Work to complete: Pull the text lines from every entry below and reproduce them word for word, leaving out the pictures.

(Chart analysis data)

-=-=-=-=-

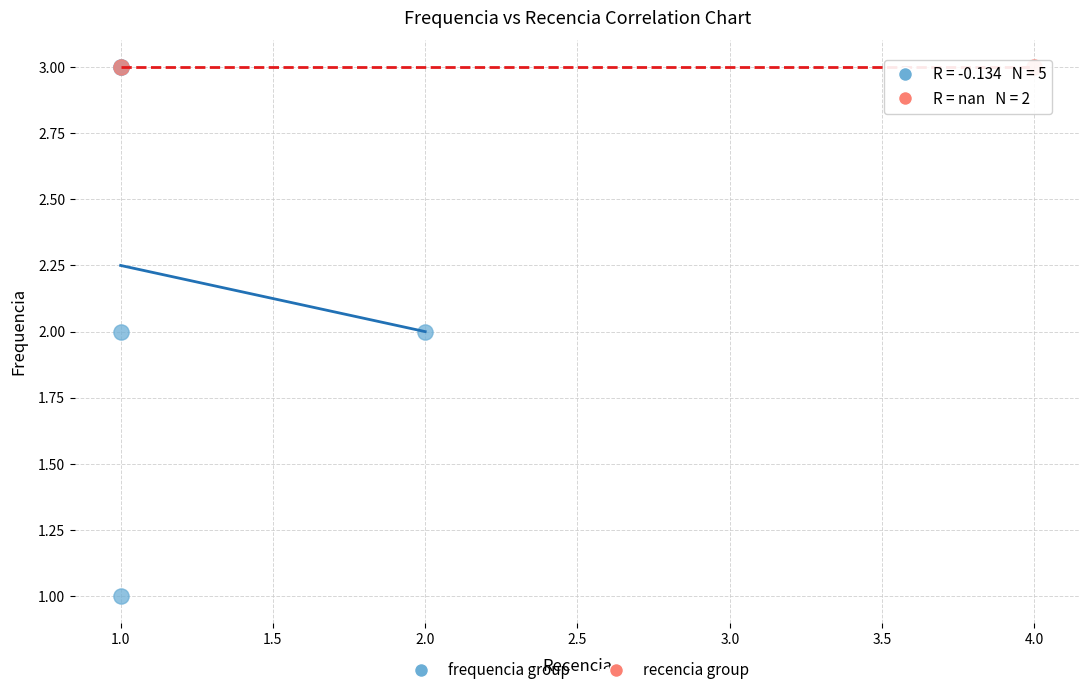

What are all the series names shown in the legend?

frequencia group, recencia group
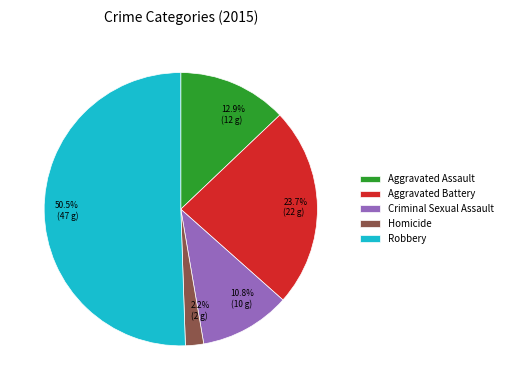

What portion of the pie excludes 10.8% (10 g)?

89.2%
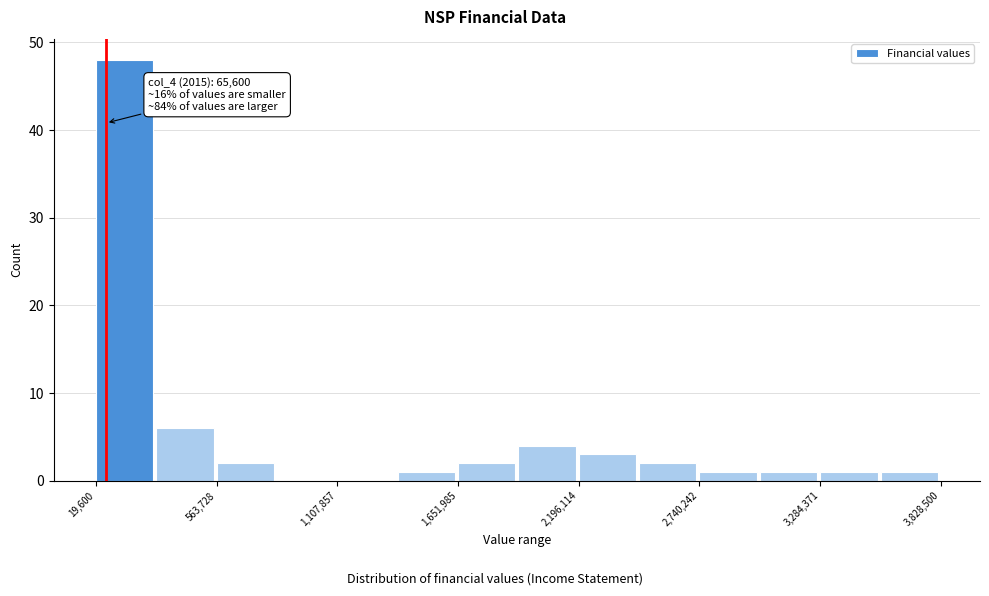

Around what value on the x-axis is the tallest bar? Give the approximate position of its centre, as read against the axis.

100000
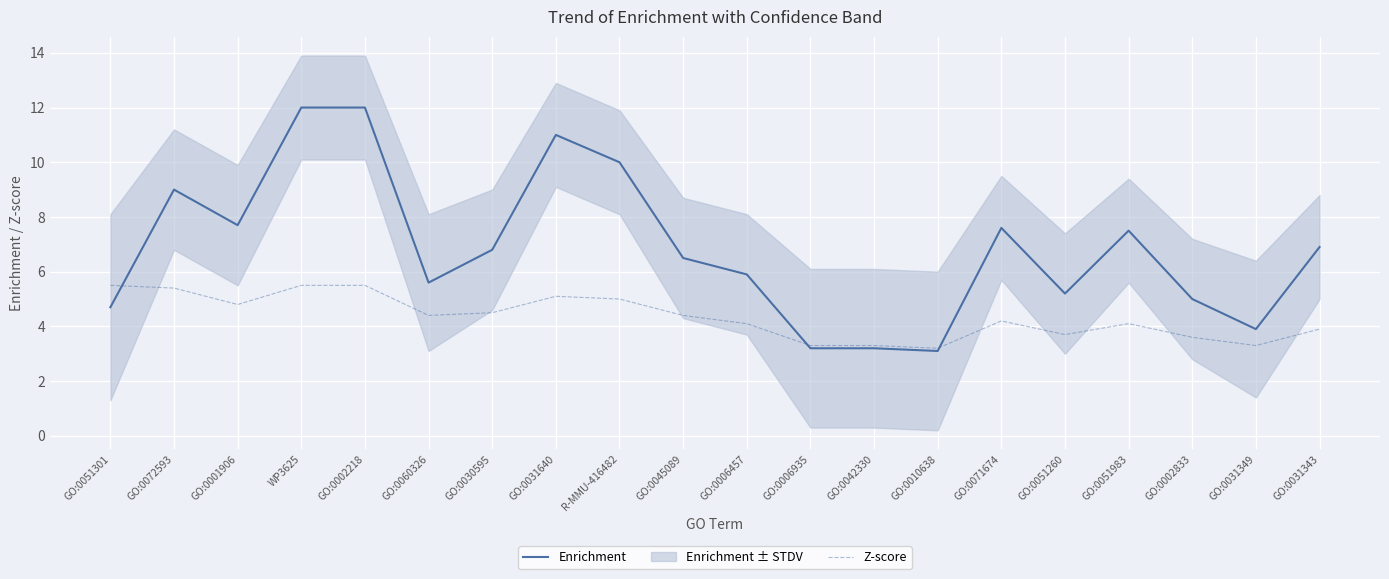

What is the value of the Z-score point at the 20th from the left?

3.9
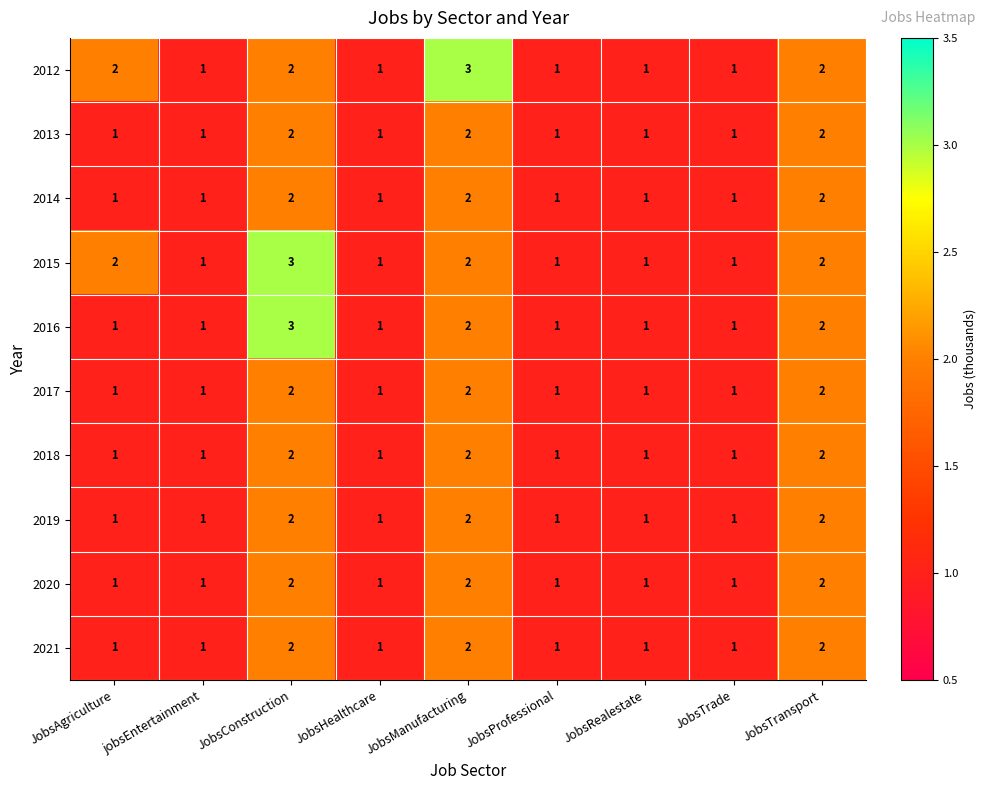

Between JobsManufacturing and JobsRealestate, which series saw the biggest shift?

2012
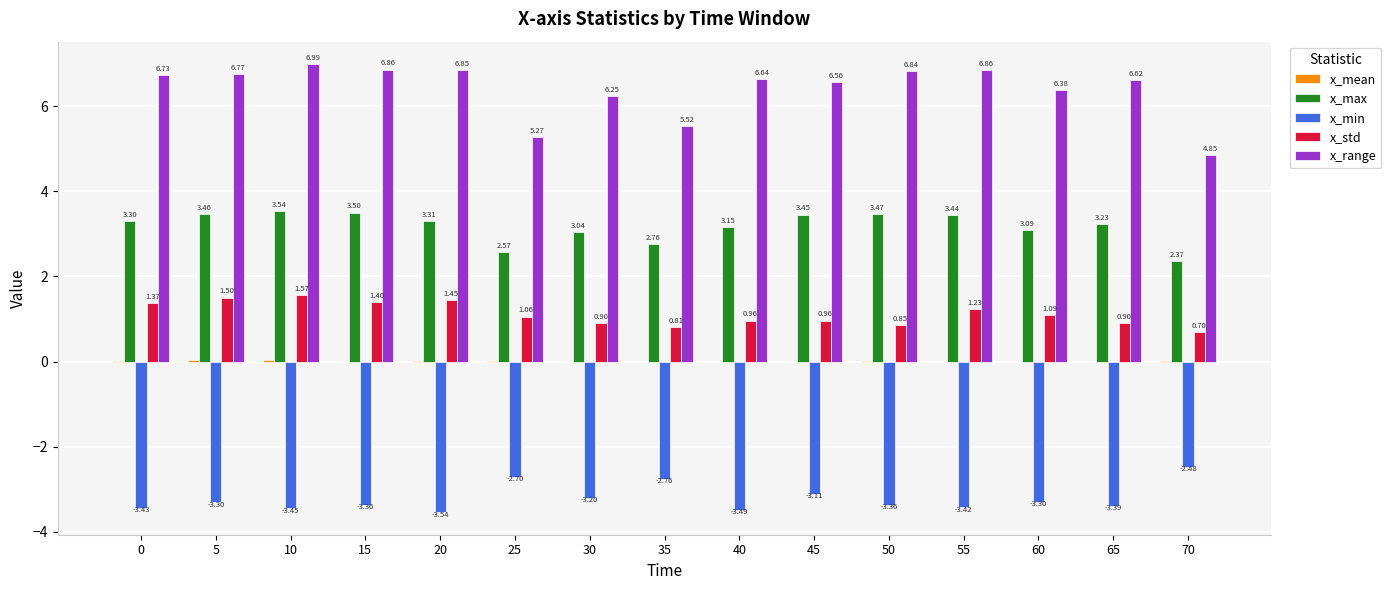

At which category does the chart reach its peak across all series?

10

-=-=-=-=-

Task response:
What are all the series names shown in the legend?

frequencia group, recencia group

What portion of the pie excludes 10.8% (10 g)?

89.2%

Around what value on the x-axis is the tallest bar? Give the approximate position of its centre, as read against the axis.

100000

What is the value of the Z-score point at the 20th from the left?

3.9

Between JobsManufacturing and JobsRealestate, which series saw the biggest shift?

2012

At which category does the chart reach its peak across all series?

10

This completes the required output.